Hier die Geschichte von Margit Schäfer, 66 Jahre, ehrenamtlich aktiv im Bereich Soziales und Umweltpädagogik, Kontaktstelle „Epilepsie“, Tiersitterin, Ähnliches und mehr …

 

Meine Epilepsie – Kurzfassung:

  • Art der Anfälle: das ganze „Paket“ = Absencen, Grand mal, komplex-fokal und psychogen
  • Häufigkeit: variabel
  • Erster Anfall im Alter von drei Jahren
  • Behandlungsbeginn im Alter von 21 (!) Jahren

Wie war das als Kind bzw. in der Schulzeit? Wusste Ihre Umgebung von den Anfällen oder hat Ihre Familie diese verheimlicht?

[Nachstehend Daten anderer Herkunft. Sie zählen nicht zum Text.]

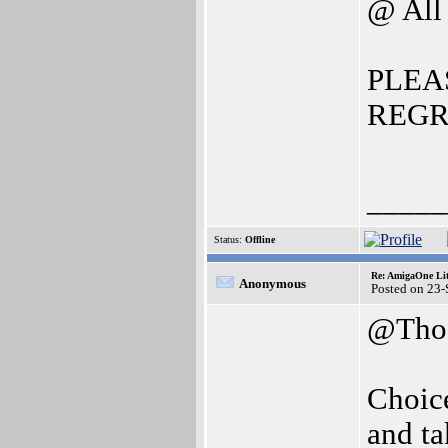
@ All
PLEA
REGR
_____
Status:
Offline
Re: AmigaOne Lit
Anonymous
Posted on 23
@Thos
Choice
and t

Die Krankheit wurde verheimlicht, die Behandlung verhindert. Wo es ging, wurde ich von der Öffentlichkeit ferngehalten. Als hochbegabtes, hochsensibles, aber auch depressiv geltendes Kind flüchtete ich mich in eine „eigene Welt“ (da war ich ca. vier Jahre alt). Ich sonderte mich ab, wandte mich der Natur zu, sprach mit Tieren und Pflanzen, brachte mir selbst Lesen, Schreiben und Rechnen bei.

 

Als ich eingeschult wurde, empfand ich die Schule eher langweilig, war den Mitschülern intellektuell überlegen, wurde sehr bald zum Mobbing-Opfer. Zudem litt ich unter cerebralen Bewegungsstörungen und hatte einen Sprachfehler. Spott und Gewalt wurden die schulischen Begleiter, was sich später, als ich aufs Gymnasium wechselte, grausam fortsetzte.

 

An den schulischen Fächern hatte ich Interesse, doch vor den Mitschülern panische Angst, ebenso vor den Eltern, die Drohungen aussprachen und stets Kritik übten. Suizidgedanken, Ängste, Depressionen (eine Therapie wurde nach wie vor von den Eltern abgelehnt) ließen mich resignieren.

 

Mit 12 Jahren lief ich fort, lebte „auf der Straße“ und „durchwanderte“ verschiedene Erziehungsheime, wurde dann mit 15 Jahren als „unverbesserlich“ entlassen.

 

Welche Berufsausbildung haben Sie absolviert? Konnten Sie Ihren Berufswunsch verwirklichen?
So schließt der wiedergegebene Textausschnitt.